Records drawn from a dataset
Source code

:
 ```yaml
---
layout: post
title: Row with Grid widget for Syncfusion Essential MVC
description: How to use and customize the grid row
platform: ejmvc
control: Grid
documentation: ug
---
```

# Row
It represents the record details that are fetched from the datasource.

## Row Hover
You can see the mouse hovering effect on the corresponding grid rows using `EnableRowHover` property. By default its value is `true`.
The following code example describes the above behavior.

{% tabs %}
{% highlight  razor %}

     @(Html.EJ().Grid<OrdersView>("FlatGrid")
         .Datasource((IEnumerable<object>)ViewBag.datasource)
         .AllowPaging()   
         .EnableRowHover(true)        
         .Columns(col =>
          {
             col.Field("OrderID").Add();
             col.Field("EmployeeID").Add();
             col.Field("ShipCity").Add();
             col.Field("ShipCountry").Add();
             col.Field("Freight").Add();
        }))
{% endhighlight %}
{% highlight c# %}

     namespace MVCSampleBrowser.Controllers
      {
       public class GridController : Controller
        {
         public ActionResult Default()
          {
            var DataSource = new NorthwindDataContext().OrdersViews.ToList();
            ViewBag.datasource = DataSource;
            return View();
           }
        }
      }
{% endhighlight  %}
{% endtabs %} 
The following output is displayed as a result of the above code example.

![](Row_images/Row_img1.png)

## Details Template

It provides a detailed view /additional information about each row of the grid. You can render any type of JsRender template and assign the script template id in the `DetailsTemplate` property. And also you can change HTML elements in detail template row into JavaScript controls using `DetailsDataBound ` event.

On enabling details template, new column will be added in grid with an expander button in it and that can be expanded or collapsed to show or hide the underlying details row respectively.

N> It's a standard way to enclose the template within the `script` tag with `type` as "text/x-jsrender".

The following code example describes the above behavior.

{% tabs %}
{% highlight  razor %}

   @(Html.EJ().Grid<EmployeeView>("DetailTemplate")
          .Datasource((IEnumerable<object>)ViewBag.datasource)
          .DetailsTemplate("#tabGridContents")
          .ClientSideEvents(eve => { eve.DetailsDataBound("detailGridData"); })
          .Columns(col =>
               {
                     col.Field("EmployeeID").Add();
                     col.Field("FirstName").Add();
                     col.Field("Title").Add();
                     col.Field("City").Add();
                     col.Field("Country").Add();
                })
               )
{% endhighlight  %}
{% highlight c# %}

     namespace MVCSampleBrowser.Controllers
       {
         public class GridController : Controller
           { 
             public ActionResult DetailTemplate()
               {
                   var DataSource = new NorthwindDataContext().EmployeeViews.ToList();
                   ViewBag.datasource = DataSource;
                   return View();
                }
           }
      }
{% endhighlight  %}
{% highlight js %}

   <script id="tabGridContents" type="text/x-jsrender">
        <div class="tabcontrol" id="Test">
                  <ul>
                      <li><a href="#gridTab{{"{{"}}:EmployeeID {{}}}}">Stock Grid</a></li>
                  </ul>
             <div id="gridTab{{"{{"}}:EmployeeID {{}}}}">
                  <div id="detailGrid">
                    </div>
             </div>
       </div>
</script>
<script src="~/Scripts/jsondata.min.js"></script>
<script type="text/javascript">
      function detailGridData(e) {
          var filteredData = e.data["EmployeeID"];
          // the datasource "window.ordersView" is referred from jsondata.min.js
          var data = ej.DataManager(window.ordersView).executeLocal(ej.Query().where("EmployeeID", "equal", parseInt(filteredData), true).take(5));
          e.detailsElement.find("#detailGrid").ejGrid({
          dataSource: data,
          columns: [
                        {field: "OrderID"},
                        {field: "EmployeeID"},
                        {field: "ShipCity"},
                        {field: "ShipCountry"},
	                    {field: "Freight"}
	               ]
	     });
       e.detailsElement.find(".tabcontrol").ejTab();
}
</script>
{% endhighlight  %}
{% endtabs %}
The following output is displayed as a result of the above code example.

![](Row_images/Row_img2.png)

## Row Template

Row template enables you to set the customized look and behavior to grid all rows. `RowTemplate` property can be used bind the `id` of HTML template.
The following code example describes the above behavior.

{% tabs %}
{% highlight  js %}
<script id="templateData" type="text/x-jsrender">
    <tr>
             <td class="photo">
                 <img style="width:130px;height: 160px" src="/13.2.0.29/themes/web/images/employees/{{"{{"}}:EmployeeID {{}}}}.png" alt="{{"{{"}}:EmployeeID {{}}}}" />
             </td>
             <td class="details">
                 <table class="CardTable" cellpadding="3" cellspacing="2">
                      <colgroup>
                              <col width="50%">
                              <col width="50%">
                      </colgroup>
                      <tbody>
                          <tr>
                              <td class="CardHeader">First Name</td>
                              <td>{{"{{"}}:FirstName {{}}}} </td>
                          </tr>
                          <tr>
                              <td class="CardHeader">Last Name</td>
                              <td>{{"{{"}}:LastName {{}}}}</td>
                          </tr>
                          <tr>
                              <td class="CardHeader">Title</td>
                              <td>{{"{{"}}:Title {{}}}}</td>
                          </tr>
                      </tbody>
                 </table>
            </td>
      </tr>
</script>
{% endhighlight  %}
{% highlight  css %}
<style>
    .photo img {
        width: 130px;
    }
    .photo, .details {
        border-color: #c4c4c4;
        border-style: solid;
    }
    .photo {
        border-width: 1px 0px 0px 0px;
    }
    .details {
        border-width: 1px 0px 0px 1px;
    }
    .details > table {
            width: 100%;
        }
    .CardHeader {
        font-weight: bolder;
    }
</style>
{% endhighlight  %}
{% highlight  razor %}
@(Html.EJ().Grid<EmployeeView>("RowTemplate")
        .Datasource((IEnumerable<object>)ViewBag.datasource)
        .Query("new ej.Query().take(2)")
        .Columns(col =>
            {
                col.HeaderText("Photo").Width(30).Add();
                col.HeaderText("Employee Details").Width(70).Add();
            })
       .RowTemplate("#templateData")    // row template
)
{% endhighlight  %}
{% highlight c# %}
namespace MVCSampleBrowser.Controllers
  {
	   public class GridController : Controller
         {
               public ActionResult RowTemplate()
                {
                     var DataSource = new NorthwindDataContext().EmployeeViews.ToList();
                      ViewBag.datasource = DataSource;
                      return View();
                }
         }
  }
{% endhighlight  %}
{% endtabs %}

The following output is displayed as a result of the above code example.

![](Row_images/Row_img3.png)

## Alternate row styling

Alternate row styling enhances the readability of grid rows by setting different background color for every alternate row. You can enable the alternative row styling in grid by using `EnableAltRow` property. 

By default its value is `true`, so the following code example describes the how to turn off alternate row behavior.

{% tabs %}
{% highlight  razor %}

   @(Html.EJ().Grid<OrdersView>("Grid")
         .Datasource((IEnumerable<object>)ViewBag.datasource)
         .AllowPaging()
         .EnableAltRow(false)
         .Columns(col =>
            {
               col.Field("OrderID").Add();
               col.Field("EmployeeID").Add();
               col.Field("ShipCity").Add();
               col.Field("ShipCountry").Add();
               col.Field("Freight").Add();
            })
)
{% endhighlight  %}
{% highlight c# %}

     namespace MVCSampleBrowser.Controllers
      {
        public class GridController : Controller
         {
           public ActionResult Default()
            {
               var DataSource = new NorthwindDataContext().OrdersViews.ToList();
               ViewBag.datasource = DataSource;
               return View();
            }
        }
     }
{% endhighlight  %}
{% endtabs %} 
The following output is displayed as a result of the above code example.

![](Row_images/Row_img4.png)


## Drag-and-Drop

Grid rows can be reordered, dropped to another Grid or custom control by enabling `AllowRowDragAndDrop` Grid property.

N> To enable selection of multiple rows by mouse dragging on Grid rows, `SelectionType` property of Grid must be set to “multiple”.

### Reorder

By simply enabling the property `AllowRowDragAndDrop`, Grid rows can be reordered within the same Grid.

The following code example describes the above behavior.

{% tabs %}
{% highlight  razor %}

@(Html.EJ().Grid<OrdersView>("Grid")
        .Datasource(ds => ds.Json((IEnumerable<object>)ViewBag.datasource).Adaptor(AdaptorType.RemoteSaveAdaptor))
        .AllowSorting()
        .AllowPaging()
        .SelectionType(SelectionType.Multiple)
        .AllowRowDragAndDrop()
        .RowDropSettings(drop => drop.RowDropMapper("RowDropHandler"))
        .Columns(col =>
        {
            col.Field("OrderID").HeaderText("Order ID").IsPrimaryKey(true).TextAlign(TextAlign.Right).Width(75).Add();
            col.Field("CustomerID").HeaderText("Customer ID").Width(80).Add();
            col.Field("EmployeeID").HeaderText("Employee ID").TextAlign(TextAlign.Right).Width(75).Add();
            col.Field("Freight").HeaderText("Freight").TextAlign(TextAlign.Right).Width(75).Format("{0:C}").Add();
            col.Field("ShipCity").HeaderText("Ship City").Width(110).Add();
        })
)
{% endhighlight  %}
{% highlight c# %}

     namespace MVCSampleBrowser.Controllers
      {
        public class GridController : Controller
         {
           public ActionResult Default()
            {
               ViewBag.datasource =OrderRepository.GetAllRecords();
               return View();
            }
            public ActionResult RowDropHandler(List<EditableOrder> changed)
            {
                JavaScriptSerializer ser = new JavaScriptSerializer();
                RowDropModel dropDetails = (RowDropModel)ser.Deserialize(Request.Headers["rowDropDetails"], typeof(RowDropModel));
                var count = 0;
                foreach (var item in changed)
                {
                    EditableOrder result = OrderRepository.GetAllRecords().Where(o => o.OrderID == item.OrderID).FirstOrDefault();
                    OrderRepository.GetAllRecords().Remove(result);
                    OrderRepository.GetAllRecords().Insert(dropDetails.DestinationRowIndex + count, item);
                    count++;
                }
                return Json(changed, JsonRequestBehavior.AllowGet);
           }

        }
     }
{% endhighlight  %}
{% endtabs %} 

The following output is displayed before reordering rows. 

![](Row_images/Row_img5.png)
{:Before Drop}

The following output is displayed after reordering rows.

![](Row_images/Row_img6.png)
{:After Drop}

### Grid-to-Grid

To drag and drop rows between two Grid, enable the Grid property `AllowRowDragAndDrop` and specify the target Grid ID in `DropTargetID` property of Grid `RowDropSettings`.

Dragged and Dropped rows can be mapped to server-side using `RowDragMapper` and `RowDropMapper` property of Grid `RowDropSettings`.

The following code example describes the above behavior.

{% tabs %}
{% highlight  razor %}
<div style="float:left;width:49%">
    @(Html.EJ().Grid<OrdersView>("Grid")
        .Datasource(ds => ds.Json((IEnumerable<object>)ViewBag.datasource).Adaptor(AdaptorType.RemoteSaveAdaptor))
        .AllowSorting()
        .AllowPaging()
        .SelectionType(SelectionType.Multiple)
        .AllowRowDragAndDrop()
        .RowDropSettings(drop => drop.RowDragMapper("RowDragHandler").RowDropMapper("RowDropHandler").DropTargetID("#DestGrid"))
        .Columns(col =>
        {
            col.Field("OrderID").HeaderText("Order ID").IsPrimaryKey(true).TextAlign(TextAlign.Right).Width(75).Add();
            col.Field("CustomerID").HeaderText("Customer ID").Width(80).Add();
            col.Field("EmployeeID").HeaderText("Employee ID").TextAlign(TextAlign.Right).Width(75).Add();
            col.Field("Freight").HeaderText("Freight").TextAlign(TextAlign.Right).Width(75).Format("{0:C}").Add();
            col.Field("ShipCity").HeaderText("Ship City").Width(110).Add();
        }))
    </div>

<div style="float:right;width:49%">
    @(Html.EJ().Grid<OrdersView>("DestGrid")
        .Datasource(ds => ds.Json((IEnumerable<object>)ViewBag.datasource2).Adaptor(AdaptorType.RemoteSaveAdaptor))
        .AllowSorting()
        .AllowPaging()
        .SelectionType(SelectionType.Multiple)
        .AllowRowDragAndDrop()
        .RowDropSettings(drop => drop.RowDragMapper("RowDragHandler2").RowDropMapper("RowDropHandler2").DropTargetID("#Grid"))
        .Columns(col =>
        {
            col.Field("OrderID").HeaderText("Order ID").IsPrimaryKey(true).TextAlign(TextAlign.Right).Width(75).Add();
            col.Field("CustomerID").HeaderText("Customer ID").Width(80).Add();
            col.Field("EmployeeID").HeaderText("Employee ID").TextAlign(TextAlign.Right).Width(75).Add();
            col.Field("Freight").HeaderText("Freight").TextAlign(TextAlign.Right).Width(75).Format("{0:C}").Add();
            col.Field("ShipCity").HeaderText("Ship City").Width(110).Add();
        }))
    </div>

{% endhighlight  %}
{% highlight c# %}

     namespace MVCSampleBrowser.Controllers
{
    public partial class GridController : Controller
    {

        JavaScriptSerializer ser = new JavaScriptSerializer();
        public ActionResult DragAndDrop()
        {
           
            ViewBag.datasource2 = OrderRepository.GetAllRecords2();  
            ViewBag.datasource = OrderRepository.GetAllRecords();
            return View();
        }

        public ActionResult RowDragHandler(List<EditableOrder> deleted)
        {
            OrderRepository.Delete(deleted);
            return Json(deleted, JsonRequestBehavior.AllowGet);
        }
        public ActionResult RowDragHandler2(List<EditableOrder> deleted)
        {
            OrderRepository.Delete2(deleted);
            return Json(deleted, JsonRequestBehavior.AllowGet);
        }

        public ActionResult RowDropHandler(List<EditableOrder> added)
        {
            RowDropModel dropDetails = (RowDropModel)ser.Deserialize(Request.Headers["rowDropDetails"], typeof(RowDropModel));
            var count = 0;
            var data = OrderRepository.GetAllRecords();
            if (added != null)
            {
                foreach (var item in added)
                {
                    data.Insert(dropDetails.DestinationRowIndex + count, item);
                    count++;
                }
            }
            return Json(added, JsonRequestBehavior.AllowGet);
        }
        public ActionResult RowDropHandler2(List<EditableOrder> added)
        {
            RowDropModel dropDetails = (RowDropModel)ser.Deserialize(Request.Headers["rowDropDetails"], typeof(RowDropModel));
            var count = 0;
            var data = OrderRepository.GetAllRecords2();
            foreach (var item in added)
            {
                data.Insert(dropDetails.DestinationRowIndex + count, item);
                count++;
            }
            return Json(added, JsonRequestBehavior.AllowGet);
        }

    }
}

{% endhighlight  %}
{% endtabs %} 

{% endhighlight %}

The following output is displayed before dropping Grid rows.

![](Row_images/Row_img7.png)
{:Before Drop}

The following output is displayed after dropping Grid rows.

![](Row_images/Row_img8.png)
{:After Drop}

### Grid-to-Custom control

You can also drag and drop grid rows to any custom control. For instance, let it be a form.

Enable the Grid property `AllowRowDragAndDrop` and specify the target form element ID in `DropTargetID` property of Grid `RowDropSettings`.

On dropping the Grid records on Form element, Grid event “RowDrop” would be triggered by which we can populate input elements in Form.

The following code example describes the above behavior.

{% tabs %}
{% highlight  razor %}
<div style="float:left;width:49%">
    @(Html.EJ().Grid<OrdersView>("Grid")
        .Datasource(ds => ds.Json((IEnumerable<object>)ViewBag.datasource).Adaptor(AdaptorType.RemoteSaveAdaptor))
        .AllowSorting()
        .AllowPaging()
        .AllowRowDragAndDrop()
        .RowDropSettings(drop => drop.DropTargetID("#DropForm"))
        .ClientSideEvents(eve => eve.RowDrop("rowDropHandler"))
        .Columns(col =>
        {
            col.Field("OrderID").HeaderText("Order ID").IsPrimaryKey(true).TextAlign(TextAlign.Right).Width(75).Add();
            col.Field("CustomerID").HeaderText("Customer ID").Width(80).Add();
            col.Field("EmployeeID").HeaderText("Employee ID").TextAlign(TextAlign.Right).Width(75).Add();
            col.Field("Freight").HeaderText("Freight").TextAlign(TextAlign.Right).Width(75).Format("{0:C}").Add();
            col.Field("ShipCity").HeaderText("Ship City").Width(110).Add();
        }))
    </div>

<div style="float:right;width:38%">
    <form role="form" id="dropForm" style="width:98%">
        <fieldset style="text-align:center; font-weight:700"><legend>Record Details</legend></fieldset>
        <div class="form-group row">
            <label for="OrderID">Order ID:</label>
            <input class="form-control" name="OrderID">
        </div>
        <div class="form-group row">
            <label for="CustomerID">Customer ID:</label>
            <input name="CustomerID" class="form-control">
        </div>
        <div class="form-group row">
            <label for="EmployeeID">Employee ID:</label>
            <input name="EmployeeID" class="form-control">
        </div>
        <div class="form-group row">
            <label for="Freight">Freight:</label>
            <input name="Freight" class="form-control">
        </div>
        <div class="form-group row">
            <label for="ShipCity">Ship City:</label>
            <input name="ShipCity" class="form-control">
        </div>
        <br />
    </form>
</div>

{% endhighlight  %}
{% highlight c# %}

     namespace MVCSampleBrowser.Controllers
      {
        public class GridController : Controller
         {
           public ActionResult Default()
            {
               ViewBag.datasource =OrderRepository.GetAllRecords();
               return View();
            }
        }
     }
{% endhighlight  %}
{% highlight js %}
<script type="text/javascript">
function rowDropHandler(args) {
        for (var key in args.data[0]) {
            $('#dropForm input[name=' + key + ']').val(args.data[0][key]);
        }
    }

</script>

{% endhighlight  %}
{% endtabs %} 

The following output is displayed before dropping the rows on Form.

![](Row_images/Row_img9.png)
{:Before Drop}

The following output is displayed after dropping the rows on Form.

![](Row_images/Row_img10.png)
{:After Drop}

Assignment: For the records above, count the lines that contain the word "specify" and give only that number.

Output for this exercise: 2